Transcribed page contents
◇ ◇ ◇

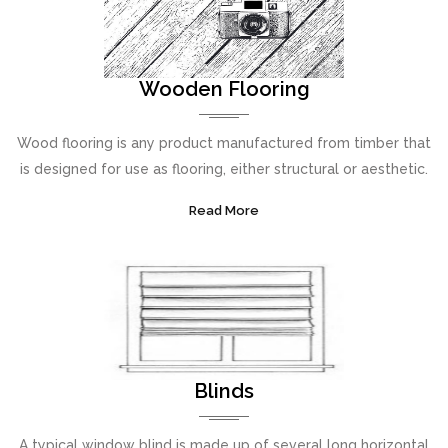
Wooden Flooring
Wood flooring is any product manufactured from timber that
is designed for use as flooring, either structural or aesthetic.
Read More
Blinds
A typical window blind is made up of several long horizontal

◇ ◇ ◇

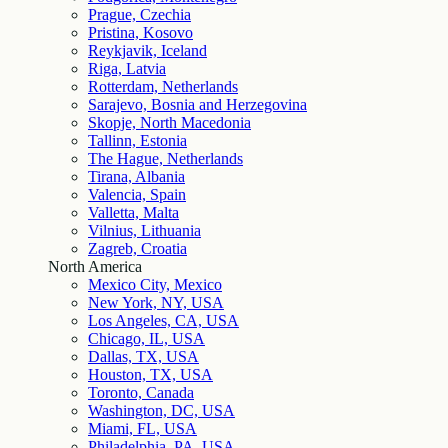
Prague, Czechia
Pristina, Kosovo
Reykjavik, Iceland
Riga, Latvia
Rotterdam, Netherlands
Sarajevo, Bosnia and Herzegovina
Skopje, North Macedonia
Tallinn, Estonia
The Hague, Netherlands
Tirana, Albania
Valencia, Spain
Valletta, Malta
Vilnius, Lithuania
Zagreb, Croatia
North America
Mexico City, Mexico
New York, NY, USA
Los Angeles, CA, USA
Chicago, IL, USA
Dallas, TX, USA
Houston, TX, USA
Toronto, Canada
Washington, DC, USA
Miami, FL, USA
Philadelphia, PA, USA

◇ ◇ ◇

### TASK REQUIREMENTS
Return a word-for-word copy of the lines above from the one holding "Prague, Czechia" through the one holding "Philadelphia, PA, USA", with both of them included and nothing besides.

### TASK RESULT
Prague, Czechia
Pristina, Kosovo
Reykjavik, Iceland
Riga, Latvia
Rotterdam, Netherlands
Sarajevo, Bosnia and Herzegovina
Skopje, North Macedonia
Tallinn, Estonia
The Hague, Netherlands
Tirana, Albania
Valencia, Spain
Valletta, Malta
Vilnius, Lithuania
Zagreb, Croatia
North America
Mexico City, Mexico
New York, NY, USA
Los Angeles, CA, USA
Chicago, IL, USA
Dallas, TX, USA
Houston, TX, USA
Toronto, Canada
Washington, DC, USA
Miami, FL, USA
Philadelphia, PA, USA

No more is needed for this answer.